Ainda é incomum encontrar salas de aula de balé com meninos dedicando-se ao aprendizado do balé. Nas raras exceções, um ou dois alunos dividem espaço com uma turma de garotas. Mesmo na mais antiga escola de dança clássica do Brasil, a Escola Estadual de Dança Maria Olenewa, do Theatro Municipal do Rio de Janeiro, o número de homens é muito inferior ao de mulheres.

Lá, atualmente, apenas 26 rapazes dividem-se entre os nove anos das etapas do curso profissionalizante, ou seja, 10% dos alunos da instituição carioca. Outras escolas de referência na formação de bailarinos, como a do Teatro Municipal de São Paulo e do Teatro Guaíra, em Curitiba, apresentam números e proporções semelhantes: basicamente, um menino para cada dez meninas.

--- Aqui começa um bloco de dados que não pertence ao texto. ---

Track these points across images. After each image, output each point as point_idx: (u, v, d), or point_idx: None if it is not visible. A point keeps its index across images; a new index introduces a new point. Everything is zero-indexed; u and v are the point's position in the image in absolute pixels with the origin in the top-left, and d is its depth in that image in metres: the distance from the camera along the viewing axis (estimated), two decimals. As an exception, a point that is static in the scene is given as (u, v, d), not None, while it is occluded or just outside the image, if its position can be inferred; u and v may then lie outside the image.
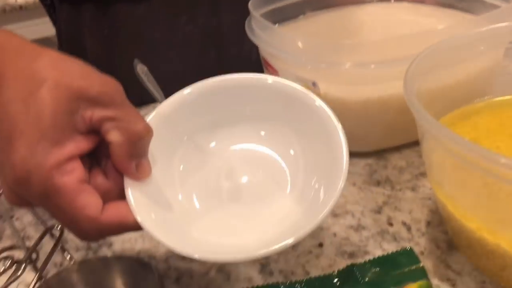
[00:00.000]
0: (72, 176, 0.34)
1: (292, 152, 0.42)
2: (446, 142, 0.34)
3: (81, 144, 0.35)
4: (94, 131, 0.35)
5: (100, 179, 0.36)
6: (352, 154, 0.59)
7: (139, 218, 0.35)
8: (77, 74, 0.34)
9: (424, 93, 0.44)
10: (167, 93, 0.67)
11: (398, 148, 0.59)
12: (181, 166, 0.41)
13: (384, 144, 0.58)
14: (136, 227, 0.36)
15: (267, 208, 0.40)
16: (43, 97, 0.33)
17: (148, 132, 0.36)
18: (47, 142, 0.33)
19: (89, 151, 0.36)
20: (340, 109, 0.55)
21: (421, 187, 0.53)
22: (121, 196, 0.37)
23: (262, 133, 0.42)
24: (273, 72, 0.59)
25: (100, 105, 0.34)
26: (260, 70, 0.65)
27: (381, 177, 0.55)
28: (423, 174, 0.55)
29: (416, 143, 0.60)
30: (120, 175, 0.37)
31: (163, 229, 0.36)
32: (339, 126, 0.39)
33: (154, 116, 0.40)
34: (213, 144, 0.43)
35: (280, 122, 0.42)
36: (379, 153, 0.59)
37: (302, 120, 0.41)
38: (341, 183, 0.36)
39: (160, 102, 0.64)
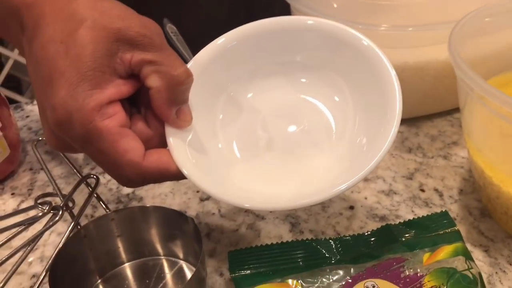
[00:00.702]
0: (113, 120, 0.33)
1: (336, 98, 0.39)
2: (495, 101, 0.34)
3: (121, 88, 0.34)
4: (134, 75, 0.35)
5: (141, 125, 0.36)
6: (384, 121, 0.59)
7: (186, 172, 0.35)
8: (116, 15, 0.33)
9: (463, 59, 0.43)
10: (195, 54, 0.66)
11: (429, 117, 0.59)
12: (221, 116, 0.40)
13: (417, 112, 0.57)
14: (177, 176, 0.35)
15: (308, 159, 0.39)
16: (82, 37, 0.32)
17: (188, 77, 0.34)
18: (87, 84, 0.32)
19: (129, 96, 0.35)
20: (376, 73, 0.54)
21: (453, 155, 0.53)
22: (162, 145, 0.36)
23: (303, 80, 0.40)
24: (307, 34, 0.58)
25: (139, 47, 0.33)
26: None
27: (413, 144, 0.55)
28: (455, 143, 0.54)
29: (448, 113, 0.59)
30: (160, 123, 0.36)
31: (207, 179, 0.35)
32: (393, 72, 0.36)
33: (192, 64, 0.38)
34: (253, 92, 0.41)
35: (322, 67, 0.39)
36: (411, 121, 0.58)
37: (349, 62, 0.38)
38: (392, 132, 0.35)
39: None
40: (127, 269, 0.41)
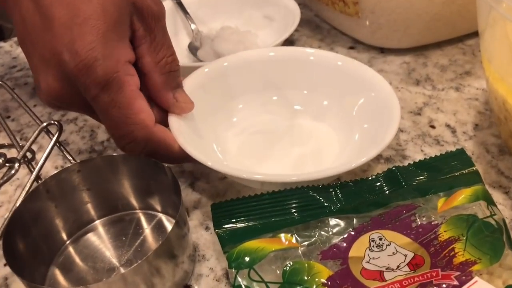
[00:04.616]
0: (133, 79, 0.33)
1: (325, 103, 0.43)
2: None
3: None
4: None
5: None
6: (388, 51, 0.53)
7: (187, 147, 0.35)
8: None
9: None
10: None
11: (438, 45, 0.52)
12: (240, 106, 0.44)
13: (424, 39, 0.51)
14: (178, 154, 0.35)
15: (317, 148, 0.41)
16: None
17: (175, 61, 0.36)
18: (115, 35, 0.32)
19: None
20: (381, -5, 0.47)
21: (466, 87, 0.47)
22: None
23: (305, 92, 0.44)
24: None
25: (146, 22, 0.34)
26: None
27: (421, 76, 0.49)
28: (468, 73, 0.48)
29: (459, 39, 0.53)
30: (163, 113, 0.37)
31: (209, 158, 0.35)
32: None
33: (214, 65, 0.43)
34: (274, 98, 0.45)
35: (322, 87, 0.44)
36: (418, 50, 0.52)
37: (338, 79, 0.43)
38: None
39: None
40: (99, 226, 0.36)
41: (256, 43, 0.53)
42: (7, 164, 0.34)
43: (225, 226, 0.32)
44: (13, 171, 0.34)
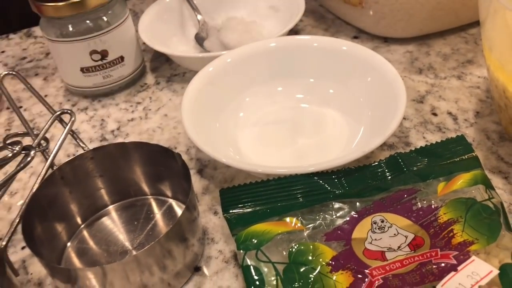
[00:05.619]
0: None
1: (331, 91, 0.45)
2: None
3: None
4: None
5: None
6: (391, 41, 0.54)
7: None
8: None
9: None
10: None
11: (441, 34, 0.53)
12: (247, 99, 0.45)
13: (427, 28, 0.52)
14: None
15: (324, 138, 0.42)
16: None
17: None
18: None
19: None
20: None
21: (468, 75, 0.48)
22: None
23: (311, 80, 0.46)
24: None
25: None
26: None
27: (423, 64, 0.50)
28: (470, 62, 0.49)
29: (461, 29, 0.53)
30: None
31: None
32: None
33: (230, 60, 0.45)
34: (279, 88, 0.46)
35: (326, 73, 0.45)
36: (421, 39, 0.53)
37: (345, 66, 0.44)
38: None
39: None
40: (112, 211, 0.38)
41: (261, 33, 0.54)
42: (22, 152, 0.36)
43: (233, 210, 0.33)
44: (29, 158, 0.35)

Em Joinville, a situação é diferente. Não há um levantamento oficial, mas dificilmente se encontrará no país concentração tão grande de garotos recebendo formação profissional em dança clássica no mesmo lugar. Elizandro é um dos 108 alunos do sexo masculino da escola, 45% do total de crianças e adolescentes que estudam atualmente na instituição ligada ao Teatro Bolshoi de Moscou.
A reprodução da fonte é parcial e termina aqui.